- **Tarefa**
Continue o texto sobre Luísa Maita e o disco Fio da Memória a partir da última frase apresentada.

- **Trecho fornecido**
····················

Em Alento, segunda canção de Lero-Lero (2010), a cantora e compositora Luísa Maita adverte: “Eu tô na vida é pra virar, que a felicidade vem / Eu tô sonhando mais além”. Nos seis anos que separam o trabalho de seu sucessor, o recém-lançado Fio da Memória, Luísa “virou e sonhou” sem moderação, conforme atestam as dez composições do novo disco.
Aos 34 anos, a personalidade autoral da artista paulistana, imponente desde sua estreia, ganha nova dimensão. Sem medo de ousar, Luísa constrói em Fio da Memória um universo estético, impregnado de texturas eletrônicas e paisagens oníricas, completamente diverso da sonoridade orgânica de seu antecessor, baseado em arranjos executados por instrumentos convencionais. Depois do longo hiato, ela retorna com a mesma voz impactante e sedutora de sempre, mas envolta em uma atmosfera etérea repleta de sintetizadores, baterias eletrônicas, sample machines, câmeras de eco, reverbs e delays.
No comando do arsenal lisérgico, os parceiros Zé Nigro (produtor do álbum, ao lado da cantora), Tejo Damasceno (produtor e coautor de Na Asa e Volta), Luizão Cavalcanti, Douglas Alonso, Fernando Catatau, Freddy Prince, Jam da Silva, Magno Vito, Marcelo Maita, Rafa Barreto, Rodrigo Campos, Samuel Fraga, Zé Godoy e Daniel Taubkin (coautor de Folia).
“A nova voz do Brasil”
Com Lero-Lero, as incursões internacionais de Luísa Maita foram iniciadas já em 2010, em uma turnê pelos Estados Unidos e Canadá, ocasião em que foi considerada pela NPR, a principal rádio pública dos EUA, “a nova voz do Brasil”. No ano seguinte, eleita Artista Revelação no Prêmio da Música Brasileira, Luísa partiu para uma nova excursão em solo norte-americano e percorreu 26 cidades. Em 2013, descoberta pelo etnomusicólogo Jacob Edgar, assinou contrato com a gravadora local Putumayo World Music. Com a inclusão de Encabulada e da faixa que nomeia o álbum na trilha sonora do filme Boyhood (2014), de Richard Linklater, Lero-Lero foi parar no topo da lista de álbuns mais vendidos no iTunes, na categoria Música Latina, e na segunda posição da Amazon, entre os álbuns de World Music.

····················

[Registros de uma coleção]

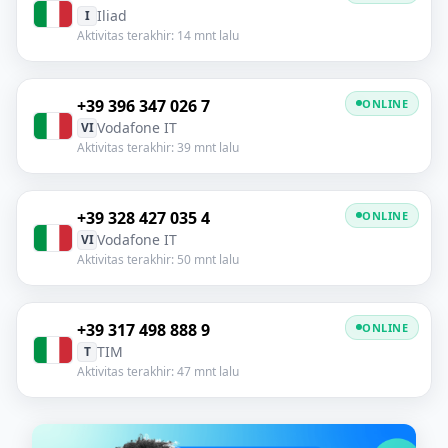
Iliad
I
Aktivitas terakhir: 14 mnt lalu
+39 396 347 026 7
ONLINE
Vodafone IT
VI
Aktivitas terakhir: 39 mnt lalu
+39 328 427 035 4
ONLINE
Vodafone IT
VI
Aktivitas terakhir: 50 mnt lalu
+39 317 498 888 9
ONLINE
TIM
T
Aktivitas terakhir: 47 mnt lalu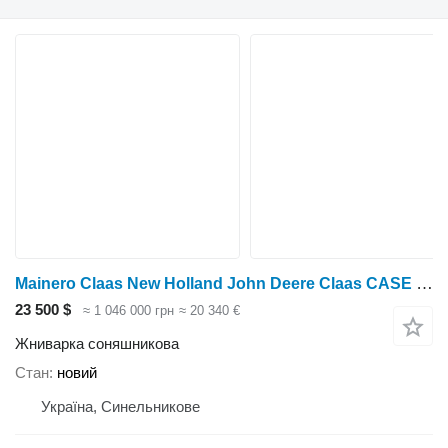
Mainero Claas New Holland John Deere Claas CASE Шабля SUNSPEED Mainero
23 500 $
≈ 1 046 000 грн
≈ 20 340 €
Жниварка соняшникова
Стан
новий
Україна, Синельникове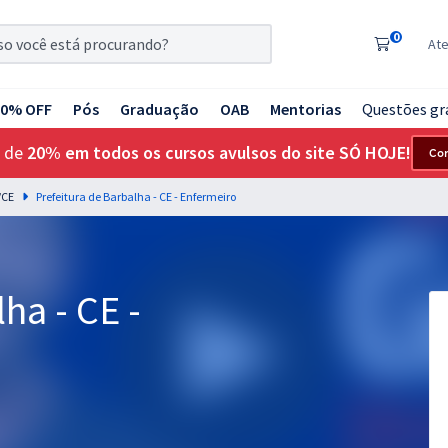
0
At
20% OFF
Pós
Graduação
OAB
Mentorias
Questões gr
 de
20% em todos os cursos avulsos do site SÓ HOJE!
Co
/CE
Prefeitura de Barbalha - CE - Enfermeiro
ha - CE -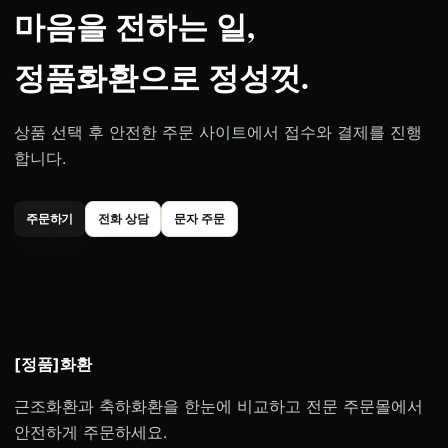
마음을 전하는 일,
정품화환으로 정성껏.
상품 선택 후 안전한 주문 사이트에서 접수와 결제를 진행
합니다.
주문하기
전화 상담
문자 주문
[정품]화환
근조화환과 축하화환을 한눈에 비교하고 전문 주문몰에서
안전하게 주문하세요.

····················

- **Sua resposta**
Por telefone, a cantora e compositora falou à reportagem de CULTURA!Brasileiros sobre o tempo de maturação entre os dois trabalhos e também elucidou suas intenções. “Comecei a pensar o disco em 2013. Todo o processo de composição levou quase três anos. Espero não ter um novo hiato tão longo como esse, mas quis experimentar, com calma, esses novos elementos. Fiquei muito a fim desse desafio”.
Depois de finalizar as duas composições feitas com Tejo Damasceno, Luísa explica, entrou em cena Zé Nigro, produtor das outras oito faixas do álbum. “Fui pensando faixa a faixa com o Zé. Como não tinha uma ideia do que seria o álbum completo, fizemos tudo desse jeito complementar até descobrir os caminhos do disco. Zé Nigro tem muita noção estética, tanto de música eletrônica como acústica, é um cara muito versátil.”
Fã da cantora Bjork e dos cruzamentos entre instrumentos acústicos, elétricos e eletrônicos feitos por ícones do pop como Michael Jackson e Prince, Luísa defende que, para além da sonoridade diversa, há outras distinções entre Lero-Lero e Fio da Memória. “O primeiro disco é um resumo equilibrado de tudo que eu tinha vivido até ali como compositora e intérprete. Neste novo trabalho, fiquei muito a fim de experimentar outros caminhos, e acho que essas escolhas levaram Fio da Memória a harmonias mais neutras e uma vontade de modernidade que fazem do disco um trabalho quente. Tenho pavor de música eletrônica fria.”
Filha da produtora Myriam Taubkin e do compositor Amado Maita, morto em 2005, Luísa não renegou seu talento inato para a música. A vocação para o canto foi lapidada na Universidade Livre de Música e no coral da USP. Aos dez anos, comenta, já acompanhava o pai em estúdios para registrar coros em composições dele. Autor de um cultuado álbum homônimo lançado pelo selo Copacabana em 1972, seu único registro fonográfico, o também baterista e violonista, diz Luísa, foi uma espécie de professor de estética. “Meu pai e minha mãe são as maiores influências da minha vida. Não tenho a noção exata de como ele me inspira, mas, por exemplo, às vezes ouço Alívio, uma canção de meu primeiro disco, e penso: essa linguagem veio dele, isso pertence a ele. A herança afetiva de nossos familiares não é algo que a gente consegue explicar de forma objetiva, pelo contrário, ela é subjetiva, mas acho que tenho um senso criativo que é muito dele, um cara que, desde muito cedo, teve muita noção das coisas. Meu pai, por exemplo, foi o primeiro de seu grupo de amigos a defender a importância de João Gilberto. Ele tinha muito discernimento da música e do contexto que vivia. Sabia das coisas que faziam sentido. Era um cara de enorme sensibilidade”, diz.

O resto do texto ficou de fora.